Vivenciar isso juntos é resgatar e manter a ancestralidade presente, manter a essência de quem são!
Você também pode se aprofundar mais nessa proposta. Lei ou assista vídeos no Youtube sobre temas importantes para a formação de uma consciência antirracista e converse com as crianças sobre o assunto, torne-se o professor de assuntos essências para a vida e formação dessas crianças.
Uma mãe, seguidora do Criando Crianças Pretas, pela passagem do dia 13 de maio, me pediu conteúdo para crianças do ensino infantil, que falasse sobre a data. Ela estava aborrecida com os vídeos que a escola havia mandado. Como não encontrei na internet materiais que pudessem atender à demanda, sugeri que ela assistisse vídeos e lesse textos para produzir, ela mesma, um conteúdo para a filha.
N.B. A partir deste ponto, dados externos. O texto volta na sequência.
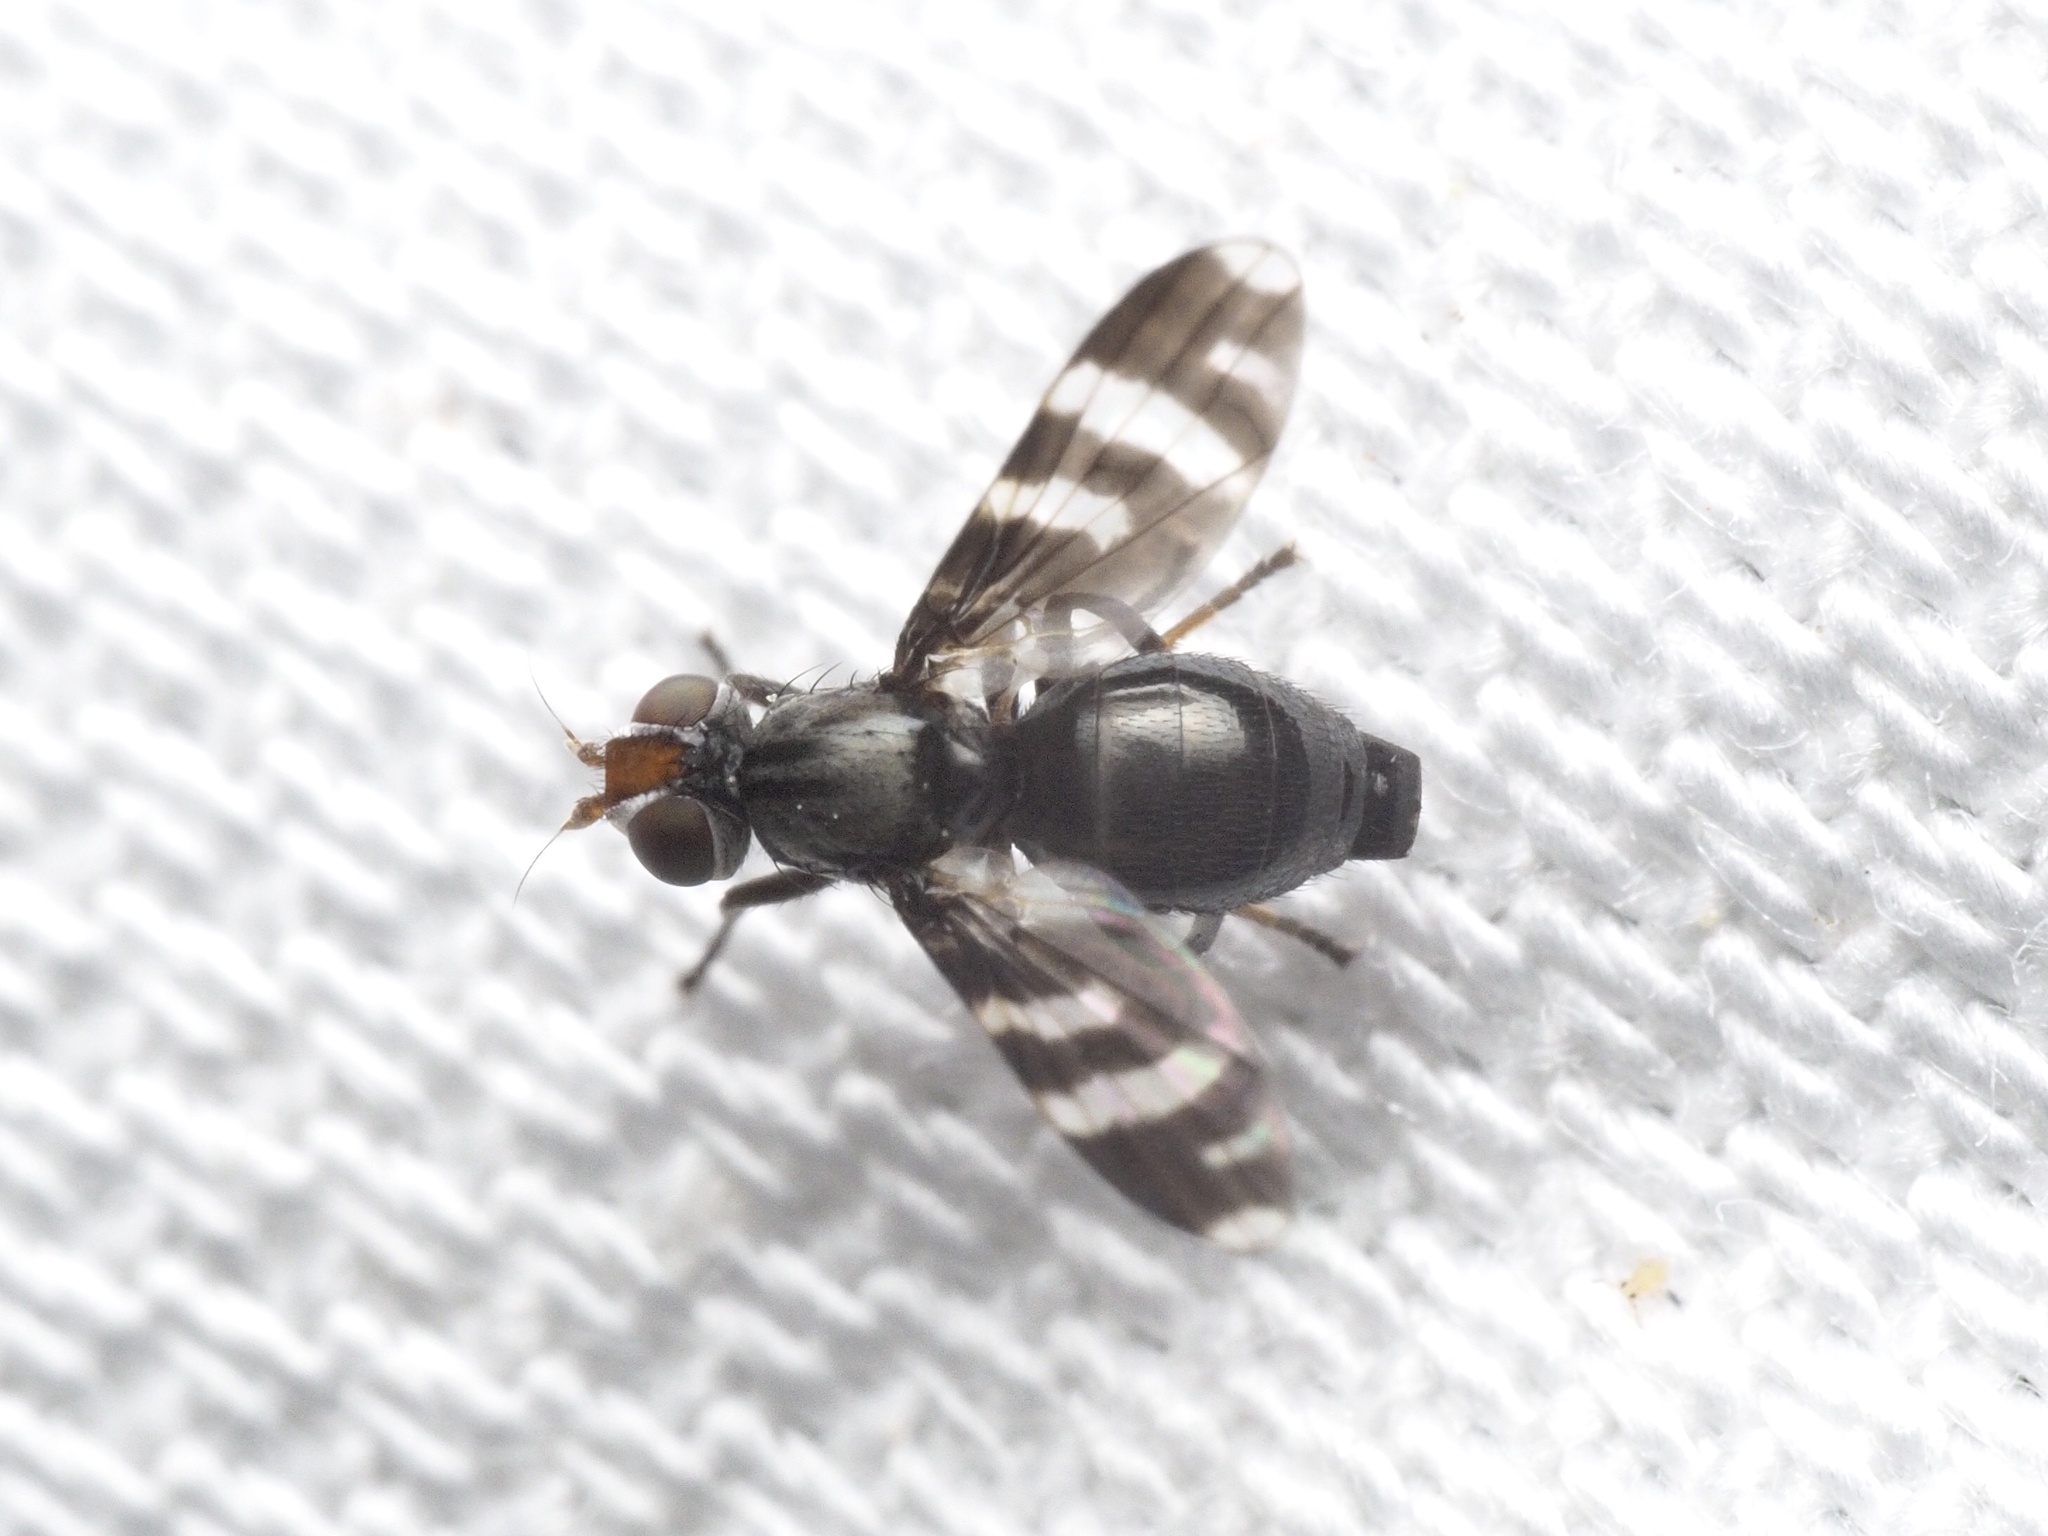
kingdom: Animalia
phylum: Arthropoda
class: Insecta
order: Diptera
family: Ulidiidae
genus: Herina
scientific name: Herina frondescentiae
Esse período ficará guardado para sempre na cabeça das crianças. Sei muito bem, e na pele, que para nós adultos, está sendo, com muita frequência, um verdadeiro caos, mas um provérbio Africano diz: Se você pode andar, você pode dançar. Se você pode falar, você pode cantar. Dance e cante para tornarmos esses dias mais leves. Eu estou tentando.